The ITU nurse at the Royal Sussex County Hospital ran across to Bed 17 and stared down at the small, shaven-headed man, who was connected to a forest of drip lines and a ventilator. He was thrashing around wildly, his eyes opening and shutting in rapid succession, as if he was fitting.

This patient, who went by the odd, single name of Tooth, was under special watch, and until recently there had been a police guard for him posted on a 24/7 rota outside the unit entrance.
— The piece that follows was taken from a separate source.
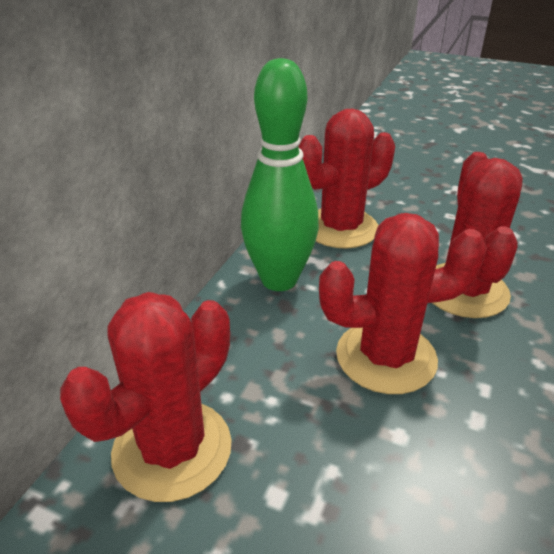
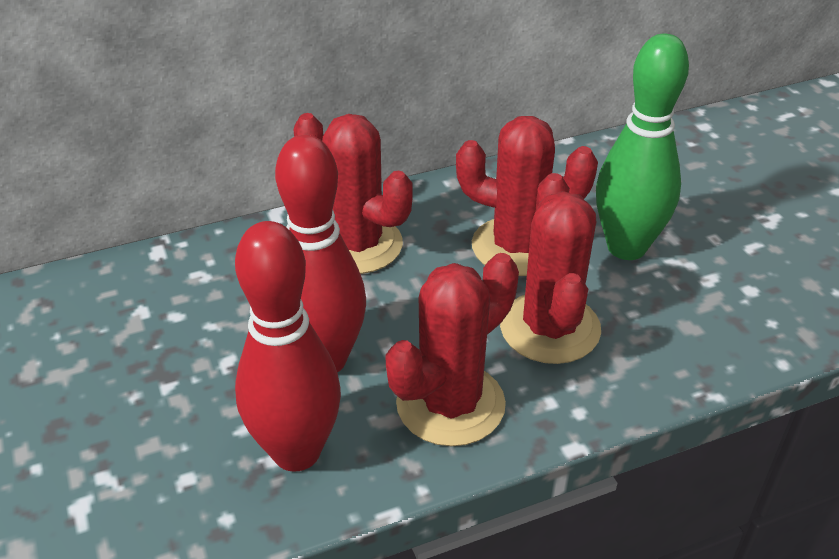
red bowling pin: none = 0 -> [235,221,341,472] [275,135,366,372] = 2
She did not know too much about the circumstances that had brought him here, in a persistent vegetative state, a month ago from the Tropical Diseases Unit at Guy’s Hospital in London, other than that he had suffered a series of bites and stings from a spider, a scorpion and a saw-scaled viper snake in a reptile house. Because of the police interest in him, she imagined he had been involved in a burglary at a zoo that had gone badly wrong.

She paged the duty doctor, urgently.

Ten minutes later Roy Grace was interrupted from his studies of the Jodie Bentley file by a call. The voice at the other end sounded foreign. ‘This is Dr Imran Hassan from the Intensive Care Unit at the Royal Sussex Hospital. We have a note on file to contact you if there is any change in the condition of one of our patients, a gentleman called Mr Tooth.’

This was all he needed right now, Grace thought. ‘Yes, thank you, Dr Hassan.’

‘He seems to be showing signs of emerging from his coma. He keeps trying to shout. We removed the tube from his throat and immediately he shouted out a name. It sounded like “Yossarian”.’

‘Yossarian?’

‘Yes, but now he seems very distressed about this Yossarian. His eyes remain closed but he screamed that Yossarian needs feeding. Does any of this make any sense to you?’

‘It does, yes, Dr Hassan. Yossarian is this man’s pet dog — he lives in the Turks and Caicos. Tooth is under suspicion of committing several murders, and the dog is being cared for. He doesn’t need to worry.’

But Grace was worried.

‘Good, we are regarding this as a positive sign that this patient is improving.’

‘To what extent?’

‘At this stage very minor. He is still totally incapacitated.’

‘Dr Hassan, if at any time you or your colleagues believe that Tooth is capable of standing and walking, I need to know immediately.’

‘Yes, this is on his notes, Detective Superintendent.’

Grace thanked him, then immediately sent an email to Pewe, updating him on Tooth’s condition. He did not suggest that the scene guard be reinstated at this stage, but instead covered his back by finishing,

as you know we are dealing with a man of extraordinary reserves and resources. It would be a deep embarrassment to Sussex Police if he were to disappear. At this time, the staff at the Royal Sussex County Hospital do not believe this is likely. But they know to notify me if the situation changes.